YOUR INSTRUCTIONS
Please print, exactly, only the lines in the entries below from the line that has "Flächennutzungsplänen" through the line that has "Posts recentes". Pictures don't go in.
################
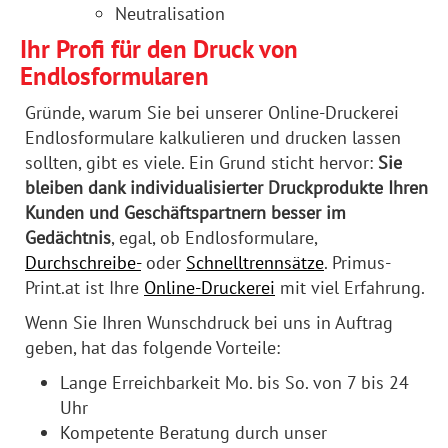
Neutralisation
Ihr Profi für den Druck von
Endlosformularen
Gründe, warum Sie bei unserer Online-Druckerei
Endlosformulare kalkulieren und drucken lassen
sollten, gibt es viele. Ein Grund sticht hervor:
Sie
bleiben dank individualisierter Druckprodukte Ihren
Kunden und Geschäftspartnern besser im
Gedächtnis
, egal, ob Endlosformulare,
Durchschreibe-
oder
Schnelltrennsätze
. Primus-
Print.at ist Ihre
Online-Druckerei
mit viel Erfahrung.
Wenn Sie Ihren Wunschdruck bei uns in Auftrag
geben, hat das folgende Vorteile:
Lange Erreichbarkeit Mo. bis So. von 7 bis 24
Uhr
Kompetente Beratung durch unser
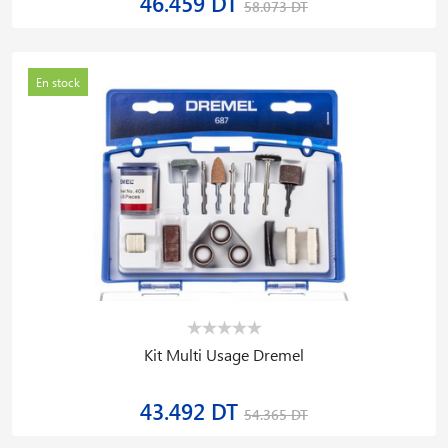
46.459 DT
58.073 DT
En stock
Kit Multi Usage Dremel
43.492 DT
54.365 DT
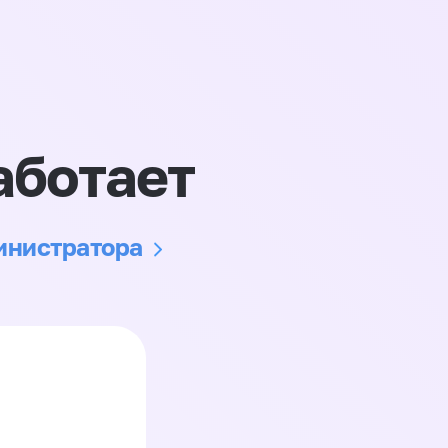
аботает
министратора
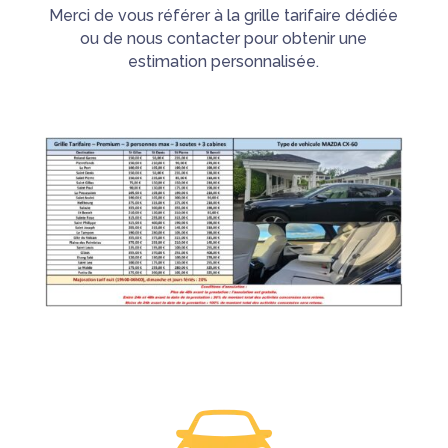
Merci de vous référer à la grille tarifaire dédiée
ou de nous contacter pour obtenir une
estimation personnalisée.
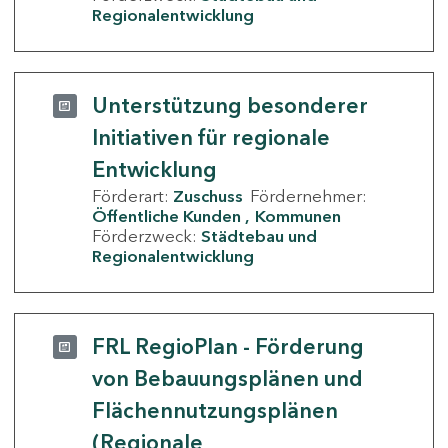
Regionalentwicklung
Unterstützung besonderer
Initiativen für regionale
Entwicklung
Förderart:
Zuschuss
Fördernehmer:
Öffentliche Kunden
Kommunen
Förderzweck:
Städtebau und
Regionalentwicklung
FRL RegioPlan - Förderung
von Bebauungsplänen und
Flächennutzungsplänen
(Regionale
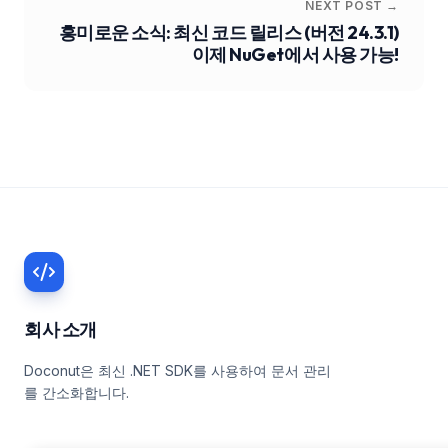
NEXT POST →
흥미로운 소식: 최신 코드 릴리스 (버전 24.3.1)
이제 NuGet에서 사용 가능!
회사 소개
Doconut은 최신 .NET SDK를 사용하여 문서 관리
를 간소화합니다.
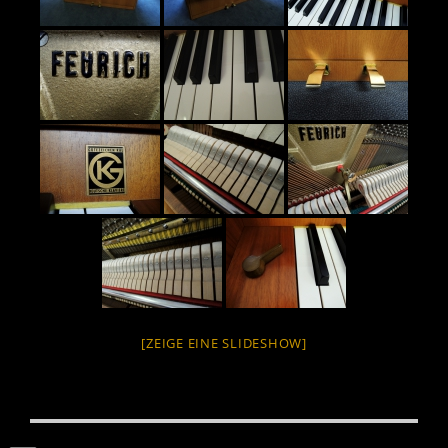
[ZEIGE EINE SLIDESHOW]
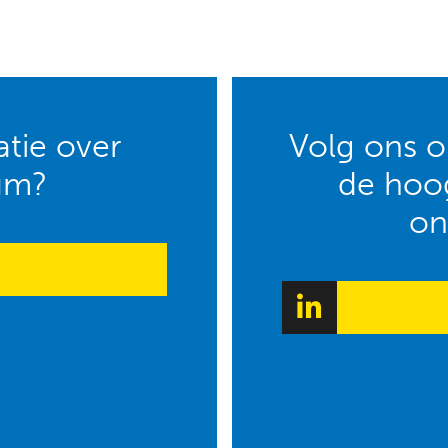
tie over
Volg ons op
um?
de hoog
on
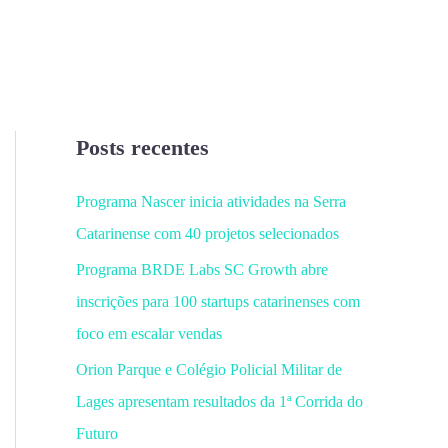
Posts recentes
Programa Nascer inicia atividades na Serra
Catarinense com 40 projetos selecionados
Programa BRDE Labs SC Growth abre
inscrições para 100 startups catarinenses com
foco em escalar vendas
Orion Parque e Colégio Policial Militar de
Lages apresentam resultados da 1ª Corrida do
Futuro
################
SOLUTION
Flächennutzungsplänen
(Regionale
NEXT POST →
흥미로운 소식: 최신 코드 릴리스 (버전 24.3.1)
이제 NuGet에서 사용 가능!
회사 소개
Doconut은 최신 .NET SDK를 사용하여 문서 관리
를 간소화합니다.
[ZEIGE EINE SLIDESHOW]
tie over
Volg ons op
um?
de hoog
on
Posts recentes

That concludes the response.